Bryan Beck, senior capital projects officer for the city, told the Weekly in an e-mail that the terminus of the road at El Campo has to do with development potential. “The El Campo alignment provides better access to undeveloped property in the area,” he said. Beck also said the Harley realignment would be “one of the last arterials to be constructed” from projects that were approved in the 2004 bond program.

Event Facilities, the group whose undeveloped property looks to benefit the most from the realignment, lists its mission as promoting agricultural sciences and “to assist with the establishment of a new arena for the Will Rogers Memorial Center.” According to its 2009 IRS filing, Events Facilities had $50 million in assets. Neither the group’s board chairman, Ed Bass, nor CEO Mike Groomer would comment for this story.

City staffers have estimated that Fort Worth needs to spend $1.8 billion over the next decade to keep up with transportation demands. That includes $585 million to remedy “existing street capacity deficiencies” and $400 million to replace poor-quality neighborhood streets.

Even though the city is counting on using bond capacity approved in 2004 for the Harley project, the city is not actually planning to sell those bonds until 2013 — two years after the project is started. Why? Because the city’s bond rating, which is still recovering from a drop in 2004, could be affected.

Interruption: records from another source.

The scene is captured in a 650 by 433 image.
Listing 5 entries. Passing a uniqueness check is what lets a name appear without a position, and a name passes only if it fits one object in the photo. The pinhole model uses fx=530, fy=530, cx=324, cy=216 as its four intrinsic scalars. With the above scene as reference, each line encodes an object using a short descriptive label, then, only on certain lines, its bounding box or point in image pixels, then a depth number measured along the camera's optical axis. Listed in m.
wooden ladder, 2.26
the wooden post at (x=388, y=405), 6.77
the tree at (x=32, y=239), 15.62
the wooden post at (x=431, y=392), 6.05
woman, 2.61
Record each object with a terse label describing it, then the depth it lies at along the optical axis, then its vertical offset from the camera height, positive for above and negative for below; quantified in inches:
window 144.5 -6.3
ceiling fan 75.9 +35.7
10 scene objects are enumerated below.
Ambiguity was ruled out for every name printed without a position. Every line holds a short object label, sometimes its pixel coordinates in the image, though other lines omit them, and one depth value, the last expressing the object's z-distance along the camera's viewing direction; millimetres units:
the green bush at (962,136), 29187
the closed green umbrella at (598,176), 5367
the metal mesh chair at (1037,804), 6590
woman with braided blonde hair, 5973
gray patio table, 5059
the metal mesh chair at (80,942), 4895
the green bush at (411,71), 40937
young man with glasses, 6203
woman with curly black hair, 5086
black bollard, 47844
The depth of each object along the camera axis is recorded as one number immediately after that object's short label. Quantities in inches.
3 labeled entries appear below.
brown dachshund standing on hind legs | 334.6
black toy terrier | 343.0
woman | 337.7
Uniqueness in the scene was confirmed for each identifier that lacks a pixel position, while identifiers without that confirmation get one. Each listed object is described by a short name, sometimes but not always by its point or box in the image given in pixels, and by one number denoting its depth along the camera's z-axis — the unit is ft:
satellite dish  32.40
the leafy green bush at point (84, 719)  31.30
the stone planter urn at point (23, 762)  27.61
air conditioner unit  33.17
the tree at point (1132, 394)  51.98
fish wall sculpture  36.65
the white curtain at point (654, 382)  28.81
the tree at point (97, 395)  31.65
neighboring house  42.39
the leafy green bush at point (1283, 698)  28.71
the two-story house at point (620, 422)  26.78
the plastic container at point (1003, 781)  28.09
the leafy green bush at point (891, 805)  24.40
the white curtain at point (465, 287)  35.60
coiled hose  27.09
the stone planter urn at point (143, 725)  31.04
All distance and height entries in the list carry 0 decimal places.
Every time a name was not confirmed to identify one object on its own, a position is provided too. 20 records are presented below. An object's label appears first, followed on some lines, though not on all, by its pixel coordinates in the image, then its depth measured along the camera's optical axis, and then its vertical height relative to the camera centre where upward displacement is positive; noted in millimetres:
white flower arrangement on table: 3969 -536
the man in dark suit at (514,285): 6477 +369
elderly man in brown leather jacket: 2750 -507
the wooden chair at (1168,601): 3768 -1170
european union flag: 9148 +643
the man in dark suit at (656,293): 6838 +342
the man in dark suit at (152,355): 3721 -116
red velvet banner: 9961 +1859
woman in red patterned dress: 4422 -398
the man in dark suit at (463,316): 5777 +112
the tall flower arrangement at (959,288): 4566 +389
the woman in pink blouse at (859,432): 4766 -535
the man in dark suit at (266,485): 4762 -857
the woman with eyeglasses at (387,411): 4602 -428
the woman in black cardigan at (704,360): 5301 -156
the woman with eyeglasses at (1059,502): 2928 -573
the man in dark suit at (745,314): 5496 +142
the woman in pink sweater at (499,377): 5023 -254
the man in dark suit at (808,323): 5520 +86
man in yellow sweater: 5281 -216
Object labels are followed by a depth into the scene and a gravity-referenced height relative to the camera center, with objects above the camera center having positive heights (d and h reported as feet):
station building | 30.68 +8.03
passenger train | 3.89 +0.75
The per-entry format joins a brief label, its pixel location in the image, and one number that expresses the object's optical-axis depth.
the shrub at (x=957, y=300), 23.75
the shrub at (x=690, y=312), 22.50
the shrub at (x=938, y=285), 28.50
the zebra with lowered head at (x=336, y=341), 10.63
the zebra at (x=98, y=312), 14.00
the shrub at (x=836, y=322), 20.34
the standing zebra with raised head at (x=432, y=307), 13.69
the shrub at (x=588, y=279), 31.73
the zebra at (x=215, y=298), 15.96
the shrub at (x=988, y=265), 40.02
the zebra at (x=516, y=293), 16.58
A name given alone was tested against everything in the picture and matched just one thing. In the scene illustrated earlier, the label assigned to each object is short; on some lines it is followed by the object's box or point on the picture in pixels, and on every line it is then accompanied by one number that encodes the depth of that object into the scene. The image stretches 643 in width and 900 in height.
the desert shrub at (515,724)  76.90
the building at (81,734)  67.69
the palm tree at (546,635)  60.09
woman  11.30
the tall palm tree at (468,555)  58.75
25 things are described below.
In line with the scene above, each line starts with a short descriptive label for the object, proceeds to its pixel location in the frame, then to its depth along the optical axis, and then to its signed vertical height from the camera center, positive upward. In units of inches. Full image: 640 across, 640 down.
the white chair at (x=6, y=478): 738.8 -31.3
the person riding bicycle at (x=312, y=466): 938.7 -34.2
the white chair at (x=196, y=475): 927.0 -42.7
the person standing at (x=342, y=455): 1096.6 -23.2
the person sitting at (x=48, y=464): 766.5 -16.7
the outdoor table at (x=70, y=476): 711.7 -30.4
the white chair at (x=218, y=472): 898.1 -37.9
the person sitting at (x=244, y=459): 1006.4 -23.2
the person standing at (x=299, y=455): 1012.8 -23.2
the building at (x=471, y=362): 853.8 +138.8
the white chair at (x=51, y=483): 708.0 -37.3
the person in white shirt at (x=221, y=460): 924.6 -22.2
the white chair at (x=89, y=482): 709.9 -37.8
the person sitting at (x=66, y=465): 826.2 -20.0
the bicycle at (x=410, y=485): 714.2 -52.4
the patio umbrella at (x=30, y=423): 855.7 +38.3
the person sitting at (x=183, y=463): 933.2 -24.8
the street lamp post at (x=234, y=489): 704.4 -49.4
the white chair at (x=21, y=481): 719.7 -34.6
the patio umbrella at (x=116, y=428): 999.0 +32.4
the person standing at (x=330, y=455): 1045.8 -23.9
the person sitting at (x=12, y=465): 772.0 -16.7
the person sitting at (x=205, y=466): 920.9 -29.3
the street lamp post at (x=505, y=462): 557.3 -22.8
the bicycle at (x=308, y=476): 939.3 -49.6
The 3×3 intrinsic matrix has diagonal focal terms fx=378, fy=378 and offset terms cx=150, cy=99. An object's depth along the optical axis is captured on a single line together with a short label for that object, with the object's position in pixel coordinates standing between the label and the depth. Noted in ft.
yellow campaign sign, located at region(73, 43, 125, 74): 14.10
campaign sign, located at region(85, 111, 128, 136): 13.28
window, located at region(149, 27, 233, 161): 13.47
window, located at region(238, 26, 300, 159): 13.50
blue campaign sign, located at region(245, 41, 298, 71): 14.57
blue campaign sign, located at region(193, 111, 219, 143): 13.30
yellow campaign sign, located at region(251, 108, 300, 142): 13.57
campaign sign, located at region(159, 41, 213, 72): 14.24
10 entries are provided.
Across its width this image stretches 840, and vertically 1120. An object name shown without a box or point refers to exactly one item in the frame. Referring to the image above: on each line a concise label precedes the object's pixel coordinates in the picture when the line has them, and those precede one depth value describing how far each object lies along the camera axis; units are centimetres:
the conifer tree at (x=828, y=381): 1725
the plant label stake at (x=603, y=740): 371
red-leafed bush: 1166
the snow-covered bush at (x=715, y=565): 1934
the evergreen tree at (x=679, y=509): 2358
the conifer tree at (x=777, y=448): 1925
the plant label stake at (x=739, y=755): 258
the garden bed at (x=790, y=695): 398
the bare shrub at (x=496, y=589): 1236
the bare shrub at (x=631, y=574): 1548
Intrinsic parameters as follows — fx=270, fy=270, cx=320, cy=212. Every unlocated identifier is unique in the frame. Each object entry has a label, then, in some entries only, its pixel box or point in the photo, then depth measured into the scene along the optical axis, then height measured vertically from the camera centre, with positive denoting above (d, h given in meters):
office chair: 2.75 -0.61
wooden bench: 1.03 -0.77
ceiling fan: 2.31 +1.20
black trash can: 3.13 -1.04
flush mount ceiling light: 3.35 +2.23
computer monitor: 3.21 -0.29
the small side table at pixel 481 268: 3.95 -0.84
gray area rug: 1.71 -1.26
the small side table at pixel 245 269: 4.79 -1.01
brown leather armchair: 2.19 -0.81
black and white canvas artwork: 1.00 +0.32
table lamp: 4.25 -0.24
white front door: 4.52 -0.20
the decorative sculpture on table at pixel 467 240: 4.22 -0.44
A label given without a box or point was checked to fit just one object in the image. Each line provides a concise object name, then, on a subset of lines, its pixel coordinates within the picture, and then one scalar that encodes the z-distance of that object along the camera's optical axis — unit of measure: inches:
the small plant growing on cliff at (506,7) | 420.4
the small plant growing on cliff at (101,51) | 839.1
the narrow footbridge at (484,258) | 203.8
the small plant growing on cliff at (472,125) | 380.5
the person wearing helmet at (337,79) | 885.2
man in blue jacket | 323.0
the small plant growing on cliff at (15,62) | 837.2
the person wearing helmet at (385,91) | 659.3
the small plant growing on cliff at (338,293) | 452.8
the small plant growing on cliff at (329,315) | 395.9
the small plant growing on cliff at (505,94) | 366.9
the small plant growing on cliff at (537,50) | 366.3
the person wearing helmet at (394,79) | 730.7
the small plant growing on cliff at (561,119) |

In the meantime, the plan is for the city to lend itself $1.75 million from another pocket to fund the project. That pocket is the city’s aviation fund, which has grown fat with profits from Barnett Shale gas drilling at city airports. By federal law that money must be used only at those airports — but the city is availing itself of a loophole that allows it to lend the money for other projects, as long as the funds are repaid with interest. The loan would be for three years, with interest totaling about $230,000, according to city estimates.

“The city has moved this project up and is paying a higher cost to do that,” the real estate developer said. “But no one can answer the question as to why it needs to be done now.”